## [EXERCISE DIRECTIONS]
Scan the material for the word "velkommen" and return every matching line.

## [DATA IN THIS EXERCISE]
________

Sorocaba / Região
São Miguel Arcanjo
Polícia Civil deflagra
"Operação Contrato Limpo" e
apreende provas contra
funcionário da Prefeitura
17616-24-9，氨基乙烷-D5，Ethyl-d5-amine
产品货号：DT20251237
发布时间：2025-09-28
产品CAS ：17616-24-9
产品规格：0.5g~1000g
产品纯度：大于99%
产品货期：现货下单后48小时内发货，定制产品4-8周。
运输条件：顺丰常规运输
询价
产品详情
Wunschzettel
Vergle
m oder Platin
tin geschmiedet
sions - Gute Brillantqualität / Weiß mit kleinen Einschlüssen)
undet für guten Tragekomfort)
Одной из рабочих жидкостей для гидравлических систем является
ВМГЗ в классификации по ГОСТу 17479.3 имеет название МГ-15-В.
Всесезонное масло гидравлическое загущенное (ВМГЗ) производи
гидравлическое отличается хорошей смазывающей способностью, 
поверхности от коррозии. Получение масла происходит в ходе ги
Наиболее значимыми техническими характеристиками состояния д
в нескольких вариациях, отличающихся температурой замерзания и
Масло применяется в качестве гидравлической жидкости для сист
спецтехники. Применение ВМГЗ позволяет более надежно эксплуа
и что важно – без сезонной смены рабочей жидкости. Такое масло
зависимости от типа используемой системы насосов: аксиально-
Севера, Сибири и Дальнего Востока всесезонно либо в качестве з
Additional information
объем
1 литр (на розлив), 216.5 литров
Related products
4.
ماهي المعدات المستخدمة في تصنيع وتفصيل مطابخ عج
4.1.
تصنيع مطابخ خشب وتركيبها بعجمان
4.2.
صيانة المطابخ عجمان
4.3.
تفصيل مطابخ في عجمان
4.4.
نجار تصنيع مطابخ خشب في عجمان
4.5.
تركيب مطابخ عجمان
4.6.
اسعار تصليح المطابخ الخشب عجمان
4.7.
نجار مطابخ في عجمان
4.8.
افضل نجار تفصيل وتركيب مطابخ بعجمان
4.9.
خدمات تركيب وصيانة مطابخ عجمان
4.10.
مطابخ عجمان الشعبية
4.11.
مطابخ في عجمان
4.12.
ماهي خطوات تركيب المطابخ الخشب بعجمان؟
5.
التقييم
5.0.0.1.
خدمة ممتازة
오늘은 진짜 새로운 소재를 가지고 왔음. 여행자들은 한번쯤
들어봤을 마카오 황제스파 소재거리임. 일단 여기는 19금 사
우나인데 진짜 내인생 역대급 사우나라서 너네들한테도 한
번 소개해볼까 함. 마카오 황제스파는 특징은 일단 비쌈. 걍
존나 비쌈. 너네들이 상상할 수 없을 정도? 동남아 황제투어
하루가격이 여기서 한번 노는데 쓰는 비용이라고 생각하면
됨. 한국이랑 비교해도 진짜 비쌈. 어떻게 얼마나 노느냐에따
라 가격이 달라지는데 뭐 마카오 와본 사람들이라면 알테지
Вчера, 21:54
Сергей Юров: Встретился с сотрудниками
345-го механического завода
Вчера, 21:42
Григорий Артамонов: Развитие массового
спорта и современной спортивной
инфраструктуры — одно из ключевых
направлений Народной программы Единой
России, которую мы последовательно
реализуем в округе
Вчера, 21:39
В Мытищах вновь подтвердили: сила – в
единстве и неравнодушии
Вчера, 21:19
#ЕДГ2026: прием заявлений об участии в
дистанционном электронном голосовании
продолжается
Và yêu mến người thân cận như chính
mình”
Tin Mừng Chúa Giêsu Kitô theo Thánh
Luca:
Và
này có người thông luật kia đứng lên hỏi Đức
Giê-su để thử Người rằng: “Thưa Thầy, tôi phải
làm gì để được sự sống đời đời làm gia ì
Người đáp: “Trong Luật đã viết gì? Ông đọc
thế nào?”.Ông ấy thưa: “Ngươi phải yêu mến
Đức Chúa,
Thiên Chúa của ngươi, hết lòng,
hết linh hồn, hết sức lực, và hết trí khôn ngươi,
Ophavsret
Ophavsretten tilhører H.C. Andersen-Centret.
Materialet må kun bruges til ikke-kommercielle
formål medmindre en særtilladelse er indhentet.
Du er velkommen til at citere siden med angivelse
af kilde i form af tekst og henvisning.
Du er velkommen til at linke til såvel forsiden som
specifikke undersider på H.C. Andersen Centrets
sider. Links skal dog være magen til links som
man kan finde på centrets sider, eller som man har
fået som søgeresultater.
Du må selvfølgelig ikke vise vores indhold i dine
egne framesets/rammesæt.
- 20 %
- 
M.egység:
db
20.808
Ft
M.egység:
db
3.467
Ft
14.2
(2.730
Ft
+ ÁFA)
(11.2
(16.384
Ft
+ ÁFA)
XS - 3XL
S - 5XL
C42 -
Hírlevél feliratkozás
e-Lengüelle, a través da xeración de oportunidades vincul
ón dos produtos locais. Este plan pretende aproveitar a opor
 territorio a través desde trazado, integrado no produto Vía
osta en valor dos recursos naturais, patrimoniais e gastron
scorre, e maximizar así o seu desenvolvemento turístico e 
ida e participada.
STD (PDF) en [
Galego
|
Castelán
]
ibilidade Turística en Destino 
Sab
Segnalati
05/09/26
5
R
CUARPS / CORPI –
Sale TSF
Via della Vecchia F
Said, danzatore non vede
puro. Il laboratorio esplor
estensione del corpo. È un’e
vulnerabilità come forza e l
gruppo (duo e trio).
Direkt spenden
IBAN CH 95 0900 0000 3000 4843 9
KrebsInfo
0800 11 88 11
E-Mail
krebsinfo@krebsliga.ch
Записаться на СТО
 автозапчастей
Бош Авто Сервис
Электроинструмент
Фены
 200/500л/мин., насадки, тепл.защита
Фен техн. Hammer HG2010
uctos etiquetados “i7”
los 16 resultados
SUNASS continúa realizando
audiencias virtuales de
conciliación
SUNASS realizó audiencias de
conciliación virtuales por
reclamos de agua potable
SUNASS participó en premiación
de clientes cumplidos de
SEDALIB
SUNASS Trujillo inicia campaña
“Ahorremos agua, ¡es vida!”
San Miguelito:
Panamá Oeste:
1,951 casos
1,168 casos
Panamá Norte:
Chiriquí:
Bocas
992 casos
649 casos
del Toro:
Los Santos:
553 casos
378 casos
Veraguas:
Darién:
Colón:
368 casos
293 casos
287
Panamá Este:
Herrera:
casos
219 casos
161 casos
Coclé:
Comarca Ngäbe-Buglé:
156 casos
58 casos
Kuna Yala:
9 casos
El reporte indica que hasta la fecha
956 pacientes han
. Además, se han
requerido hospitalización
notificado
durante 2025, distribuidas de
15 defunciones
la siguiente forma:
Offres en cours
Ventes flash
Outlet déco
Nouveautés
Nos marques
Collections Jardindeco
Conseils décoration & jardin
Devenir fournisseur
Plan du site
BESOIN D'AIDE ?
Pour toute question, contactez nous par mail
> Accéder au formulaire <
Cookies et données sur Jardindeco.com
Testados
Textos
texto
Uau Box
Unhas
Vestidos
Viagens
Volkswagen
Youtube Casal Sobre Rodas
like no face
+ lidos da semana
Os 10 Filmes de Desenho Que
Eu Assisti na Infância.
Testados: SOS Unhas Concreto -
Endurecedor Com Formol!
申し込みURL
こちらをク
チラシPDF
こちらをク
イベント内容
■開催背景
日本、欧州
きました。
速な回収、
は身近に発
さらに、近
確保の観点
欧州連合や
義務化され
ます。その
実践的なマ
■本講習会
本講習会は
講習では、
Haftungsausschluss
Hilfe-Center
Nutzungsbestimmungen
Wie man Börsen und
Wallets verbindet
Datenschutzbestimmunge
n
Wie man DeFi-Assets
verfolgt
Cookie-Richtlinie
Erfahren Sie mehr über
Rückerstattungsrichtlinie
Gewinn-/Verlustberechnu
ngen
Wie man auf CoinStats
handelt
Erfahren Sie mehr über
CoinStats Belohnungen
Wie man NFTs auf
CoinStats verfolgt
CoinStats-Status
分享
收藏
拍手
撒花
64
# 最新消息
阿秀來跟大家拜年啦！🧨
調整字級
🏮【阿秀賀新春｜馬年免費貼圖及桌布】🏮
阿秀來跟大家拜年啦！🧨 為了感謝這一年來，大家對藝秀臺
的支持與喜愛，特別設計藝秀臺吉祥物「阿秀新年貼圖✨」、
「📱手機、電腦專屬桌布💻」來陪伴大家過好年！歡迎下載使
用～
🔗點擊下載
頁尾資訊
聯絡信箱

________

## [OUTPUT]
Du er velkommen til at citere siden med angivelse
Du er velkommen til at linke til såvel forsiden som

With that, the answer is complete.